Extracted records
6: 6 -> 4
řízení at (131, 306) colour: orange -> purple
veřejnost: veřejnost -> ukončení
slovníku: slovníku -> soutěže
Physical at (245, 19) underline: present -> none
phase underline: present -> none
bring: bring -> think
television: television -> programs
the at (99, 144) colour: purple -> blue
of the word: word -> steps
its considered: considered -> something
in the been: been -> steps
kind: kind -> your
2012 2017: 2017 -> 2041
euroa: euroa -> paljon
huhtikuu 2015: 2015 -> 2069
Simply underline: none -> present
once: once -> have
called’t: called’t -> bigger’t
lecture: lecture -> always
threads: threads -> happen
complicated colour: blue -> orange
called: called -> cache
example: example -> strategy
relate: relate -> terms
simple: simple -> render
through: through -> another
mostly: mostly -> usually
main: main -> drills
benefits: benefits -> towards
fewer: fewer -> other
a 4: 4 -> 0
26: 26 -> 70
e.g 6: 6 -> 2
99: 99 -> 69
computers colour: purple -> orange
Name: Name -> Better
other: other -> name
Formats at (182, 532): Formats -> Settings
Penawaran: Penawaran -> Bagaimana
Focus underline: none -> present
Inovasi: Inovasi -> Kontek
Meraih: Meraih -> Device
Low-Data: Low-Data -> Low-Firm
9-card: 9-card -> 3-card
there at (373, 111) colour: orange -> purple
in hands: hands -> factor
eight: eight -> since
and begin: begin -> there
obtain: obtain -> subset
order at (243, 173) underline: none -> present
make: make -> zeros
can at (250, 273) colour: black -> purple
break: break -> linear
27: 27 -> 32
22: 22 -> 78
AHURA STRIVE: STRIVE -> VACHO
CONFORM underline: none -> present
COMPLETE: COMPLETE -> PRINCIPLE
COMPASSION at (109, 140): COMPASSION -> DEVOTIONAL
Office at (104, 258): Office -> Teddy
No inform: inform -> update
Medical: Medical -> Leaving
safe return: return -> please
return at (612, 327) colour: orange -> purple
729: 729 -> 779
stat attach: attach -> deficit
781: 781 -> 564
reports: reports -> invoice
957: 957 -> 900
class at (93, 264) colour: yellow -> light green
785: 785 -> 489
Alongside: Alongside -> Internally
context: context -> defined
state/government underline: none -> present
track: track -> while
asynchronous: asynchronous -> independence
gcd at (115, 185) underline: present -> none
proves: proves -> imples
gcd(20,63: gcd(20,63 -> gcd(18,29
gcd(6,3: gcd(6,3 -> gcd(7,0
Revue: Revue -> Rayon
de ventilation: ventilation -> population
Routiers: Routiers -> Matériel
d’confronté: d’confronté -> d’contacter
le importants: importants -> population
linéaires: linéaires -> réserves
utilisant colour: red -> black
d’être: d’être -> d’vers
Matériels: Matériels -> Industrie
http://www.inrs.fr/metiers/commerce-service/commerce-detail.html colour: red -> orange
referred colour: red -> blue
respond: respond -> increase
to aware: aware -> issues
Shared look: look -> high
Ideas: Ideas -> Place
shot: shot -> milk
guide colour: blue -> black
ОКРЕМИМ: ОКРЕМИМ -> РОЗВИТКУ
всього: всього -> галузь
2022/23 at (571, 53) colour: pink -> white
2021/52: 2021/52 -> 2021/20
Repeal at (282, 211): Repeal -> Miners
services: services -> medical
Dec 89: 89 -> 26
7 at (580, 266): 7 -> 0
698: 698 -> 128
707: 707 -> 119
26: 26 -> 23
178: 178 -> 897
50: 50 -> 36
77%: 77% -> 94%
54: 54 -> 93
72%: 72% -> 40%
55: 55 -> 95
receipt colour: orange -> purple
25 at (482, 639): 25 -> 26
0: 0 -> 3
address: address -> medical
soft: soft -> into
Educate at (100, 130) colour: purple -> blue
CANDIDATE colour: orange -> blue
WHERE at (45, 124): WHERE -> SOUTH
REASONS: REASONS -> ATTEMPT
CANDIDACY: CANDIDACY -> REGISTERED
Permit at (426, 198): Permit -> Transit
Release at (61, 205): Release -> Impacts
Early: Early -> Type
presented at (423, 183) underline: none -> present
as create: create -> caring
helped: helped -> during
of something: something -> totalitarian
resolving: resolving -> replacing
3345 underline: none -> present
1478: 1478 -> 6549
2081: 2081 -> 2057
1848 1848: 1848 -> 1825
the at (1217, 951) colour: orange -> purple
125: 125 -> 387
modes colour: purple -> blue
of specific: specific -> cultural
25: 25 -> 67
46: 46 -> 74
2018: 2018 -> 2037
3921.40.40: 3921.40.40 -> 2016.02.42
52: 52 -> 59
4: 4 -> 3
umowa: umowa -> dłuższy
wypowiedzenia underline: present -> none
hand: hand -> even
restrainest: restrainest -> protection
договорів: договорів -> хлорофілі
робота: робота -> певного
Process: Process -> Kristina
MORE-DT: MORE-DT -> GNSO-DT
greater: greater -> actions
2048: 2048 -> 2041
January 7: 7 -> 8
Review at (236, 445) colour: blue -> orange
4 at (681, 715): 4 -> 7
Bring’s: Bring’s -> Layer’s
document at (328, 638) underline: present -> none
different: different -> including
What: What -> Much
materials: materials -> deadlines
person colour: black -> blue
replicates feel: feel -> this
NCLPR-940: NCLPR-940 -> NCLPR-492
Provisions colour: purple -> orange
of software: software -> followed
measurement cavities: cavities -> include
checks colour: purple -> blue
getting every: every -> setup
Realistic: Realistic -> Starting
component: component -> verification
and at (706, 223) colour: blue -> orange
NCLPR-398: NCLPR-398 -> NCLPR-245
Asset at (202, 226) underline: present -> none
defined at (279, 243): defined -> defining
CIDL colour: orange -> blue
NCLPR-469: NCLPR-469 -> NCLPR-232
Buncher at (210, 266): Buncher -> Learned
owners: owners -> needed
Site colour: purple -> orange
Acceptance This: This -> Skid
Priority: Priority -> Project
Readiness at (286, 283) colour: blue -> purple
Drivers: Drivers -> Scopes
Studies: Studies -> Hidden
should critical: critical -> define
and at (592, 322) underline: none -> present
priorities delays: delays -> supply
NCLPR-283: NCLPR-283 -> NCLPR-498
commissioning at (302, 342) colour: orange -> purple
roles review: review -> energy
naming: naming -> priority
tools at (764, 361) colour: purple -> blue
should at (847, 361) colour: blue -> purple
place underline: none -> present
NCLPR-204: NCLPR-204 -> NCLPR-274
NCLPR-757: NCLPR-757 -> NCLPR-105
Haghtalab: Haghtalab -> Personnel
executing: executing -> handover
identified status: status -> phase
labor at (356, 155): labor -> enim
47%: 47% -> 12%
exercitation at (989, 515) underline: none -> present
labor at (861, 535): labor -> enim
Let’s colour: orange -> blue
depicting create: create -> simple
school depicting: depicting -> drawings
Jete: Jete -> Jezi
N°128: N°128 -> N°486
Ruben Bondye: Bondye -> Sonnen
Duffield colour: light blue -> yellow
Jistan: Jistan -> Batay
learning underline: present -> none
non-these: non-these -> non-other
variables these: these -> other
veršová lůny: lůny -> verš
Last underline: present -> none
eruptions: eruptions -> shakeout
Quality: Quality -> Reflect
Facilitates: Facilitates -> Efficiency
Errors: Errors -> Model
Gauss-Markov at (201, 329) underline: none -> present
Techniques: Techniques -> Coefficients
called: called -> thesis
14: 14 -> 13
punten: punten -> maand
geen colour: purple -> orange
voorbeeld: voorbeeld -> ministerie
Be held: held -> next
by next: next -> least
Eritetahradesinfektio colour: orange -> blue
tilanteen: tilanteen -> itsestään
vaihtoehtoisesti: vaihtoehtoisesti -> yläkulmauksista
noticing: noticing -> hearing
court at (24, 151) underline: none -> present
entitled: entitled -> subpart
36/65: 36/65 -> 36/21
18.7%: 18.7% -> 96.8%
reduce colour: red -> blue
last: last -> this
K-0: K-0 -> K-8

What the exercise asks
Rewrite all the records, switching every "colour" to "color" and leaving everything else unchanged.

Output for this task
6: 6 -> 4
řízení at (131, 306) color: orange -> purple
veřejnost: veřejnost -> ukončení
slovníku: slovníku -> soutěže
Physical at (245, 19) underline: present -> none
phase underline: present -> none
bring: bring -> think
television: television -> programs
the at (99, 144) color: purple -> blue
of the word: word -> steps
its considered: considered -> something
in the been: been -> steps
kind: kind -> your
2012 2017: 2017 -> 2041
euroa: euroa -> paljon
huhtikuu 2015: 2015 -> 2069
Simply underline: none -> present
once: once -> have
called’t: called’t -> bigger’t
lecture: lecture -> always
threads: threads -> happen
complicated color: blue -> orange
called: called -> cache
example: example -> strategy
relate: relate -> terms
simple: simple -> render
through: through -> another
mostly: mostly -> usually
main: main -> drills
benefits: benefits -> towards
fewer: fewer -> other
a 4: 4 -> 0
26: 26 -> 70
e.g 6: 6 -> 2
99: 99 -> 69
computers color: purple -> orange
Name: Name -> Better
other: other -> name
Formats at (182, 532): Formats -> Settings
Penawaran: Penawaran -> Bagaimana
Focus underline: none -> present
Inovasi: Inovasi -> Kontek
Meraih: Meraih -> Device
Low-Data: Low-Data -> Low-Firm
9-card: 9-card -> 3-card
there at (373, 111) color: orange -> purple
in hands: hands -> factor
eight: eight -> since
and begin: begin -> there
obtain: obtain -> subset
order at (243, 173) underline: none -> present
make: make -> zeros
can at (250, 273) color: black -> purple
break: break -> linear
27: 27 -> 32
22: 22 -> 78
AHURA STRIVE: STRIVE -> VACHO
CONFORM underline: none -> present
COMPLETE: COMPLETE -> PRINCIPLE
COMPASSION at (109, 140): COMPASSION -> DEVOTIONAL
Office at (104, 258): Office -> Teddy
No inform: inform -> update
Medical: Medical -> Leaving
safe return: return -> please
return at (612, 327) color: orange -> purple
729: 729 -> 779
stat attach: attach -> deficit
781: 781 -> 564
reports: reports -> invoice
957: 957 -> 900
class at (93, 264) color: yellow -> light green
785: 785 -> 489
Alongside: Alongside -> Internally
context: context -> defined
state/government underline: none -> present
track: track -> while
asynchronous: asynchronous -> independence
gcd at (115, 185) underline: present -> none
proves: proves -> imples
gcd(20,63: gcd(20,63 -> gcd(18,29
gcd(6,3: gcd(6,3 -> gcd(7,0
Revue: Revue -> Rayon
de ventilation: ventilation -> population
Routiers: Routiers -> Matériel
d’confronté: d’confronté -> d’contacter
le importants: importants -> population
linéaires: linéaires -> réserves
utilisant color: red -> black
d’être: d’être -> d’vers
Matériels: Matériels -> Industrie
http://www.inrs.fr/metiers/commerce-service/commerce-detail.html color: red -> orange
referred color: red -> blue
respond: respond -> increase
to aware: aware -> issues
Shared look: look -> high
Ideas: Ideas -> Place
shot: shot -> milk
guide color: blue -> black
ОКРЕМИМ: ОКРЕМИМ -> РОЗВИТКУ
всього: всього -> галузь
2022/23 at (571, 53) color: pink -> white
2021/52: 2021/52 -> 2021/20
Repeal at (282, 211): Repeal -> Miners
services: services -> medical
Dec 89: 89 -> 26
7 at (580, 266): 7 -> 0
698: 698 -> 128
707: 707 -> 119
26: 26 -> 23
178: 178 -> 897
50: 50 -> 36
77%: 77% -> 94%
54: 54 -> 93
72%: 72% -> 40%
55: 55 -> 95
receipt color: orange -> purple
25 at (482, 639): 25 -> 26
0: 0 -> 3
address: address -> medical
soft: soft -> into
Educate at (100, 130) color: purple -> blue
CANDIDATE color: orange -> blue
WHERE at (45, 124): WHERE -> SOUTH
REASONS: REASONS -> ATTEMPT
CANDIDACY: CANDIDACY -> REGISTERED
Permit at (426, 198): Permit -> Transit
Release at (61, 205): Release -> Impacts
Early: Early -> Type
presented at (423, 183) underline: none -> present
as create: create -> caring
helped: helped -> during
of something: something -> totalitarian
resolving: resolving -> replacing
3345 underline: none -> present
1478: 1478 -> 6549
2081: 2081 -> 2057
1848 1848: 1848 -> 1825
the at (1217, 951) color: orange -> purple
125: 125 -> 387
modes color: purple -> blue
of specific: specific -> cultural
25: 25 -> 67
46: 46 -> 74
2018: 2018 -> 2037
3921.40.40: 3921.40.40 -> 2016.02.42
52: 52 -> 59
4: 4 -> 3
umowa: umowa -> dłuższy
wypowiedzenia underline: present -> none
hand: hand -> even
restrainest: restrainest -> protection
договорів: договорів -> хлорофілі
робота: робота -> певного
Process: Process -> Kristina
MORE-DT: MORE-DT -> GNSO-DT
greater: greater -> actions
2048: 2048 -> 2041
January 7: 7 -> 8
Review at (236, 445) color: blue -> orange
4 at (681, 715): 4 -> 7
Bring’s: Bring’s -> Layer’s
document at (328, 638) underline: present -> none
different: different -> including
What: What -> Much
materials: materials -> deadlines
person color: black -> blue
replicates feel: feel -> this
NCLPR-940: NCLPR-940 -> NCLPR-492
Provisions color: purple -> orange
of software: software -> followed
measurement cavities: cavities -> include
checks color: purple -> blue
getting every: every -> setup
Realistic: Realistic -> Starting
component: component -> verification
and at (706, 223) color: blue -> orange
NCLPR-398: NCLPR-398 -> NCLPR-245
Asset at (202, 226) underline: present -> none
defined at (279, 243): defined -> defining
CIDL color: orange -> blue
NCLPR-469: NCLPR-469 -> NCLPR-232
Buncher at (210, 266): Buncher -> Learned
owners: owners -> needed
Site color: purple -> orange
Acceptance This: This -> Skid
Priority: Priority -> Project
Readiness at (286, 283) color: blue -> purple
Drivers: Drivers -> Scopes
Studies: Studies -> Hidden
should critical: critical -> define
and at (592, 322) underline: none -> present
priorities delays: delays -> supply
NCLPR-283: NCLPR-283 -> NCLPR-498
commissioning at (302, 342) color: orange -> purple
roles review: review -> energy
naming: naming -> priority
tools at (764, 361) color: purple -> blue
should at (847, 361) color: blue -> purple
place underline: none -> present
NCLPR-204: NCLPR-204 -> NCLPR-274
NCLPR-757: NCLPR-757 -> NCLPR-105
Haghtalab: Haghtalab -> Personnel
executing: executing -> handover
identified status: status -> phase
labor at (356, 155): labor -> enim
47%: 47% -> 12%
exercitation at (989, 515) underline: none -> present
labor at (861, 535): labor -> enim
Let’s color: orange -> blue
depicting create: create -> simple
school depicting: depicting -> drawings
Jete: Jete -> Jezi
N°128: N°128 -> N°486
Ruben Bondye: Bondye -> Sonnen
Duffield color: light blue -> yellow
Jistan: Jistan -> Batay
learning underline: present -> none
non-these: non-these -> non-other
variables these: these -> other
veršová lůny: lůny -> verš
Last underline: present -> none
eruptions: eruptions -> shakeout
Quality: Quality -> Reflect
Facilitates: Facilitates -> Efficiency
Errors: Errors -> Model
Gauss-Markov at (201, 329) underline: none -> present
Techniques: Techniques -> Coefficients
called: called -> thesis
14: 14 -> 13
punten: punten -> maand
geen color: purple -> orange
voorbeeld: voorbeeld -> ministerie
Be held: held -> next
by next: next -> least
Eritetahradesinfektio color: orange -> blue
tilanteen: tilanteen -> itsestään
vaihtoehtoisesti: vaihtoehtoisesti -> yläkulmauksista
noticing: noticing -> hearing
court at (24, 151) underline: none -> present
entitled: entitled -> subpart
36/65: 36/65 -> 36/21
18.7%: 18.7% -> 96.8%
reduce color: red -> blue
last: last -> this
K-0: K-0 -> K-8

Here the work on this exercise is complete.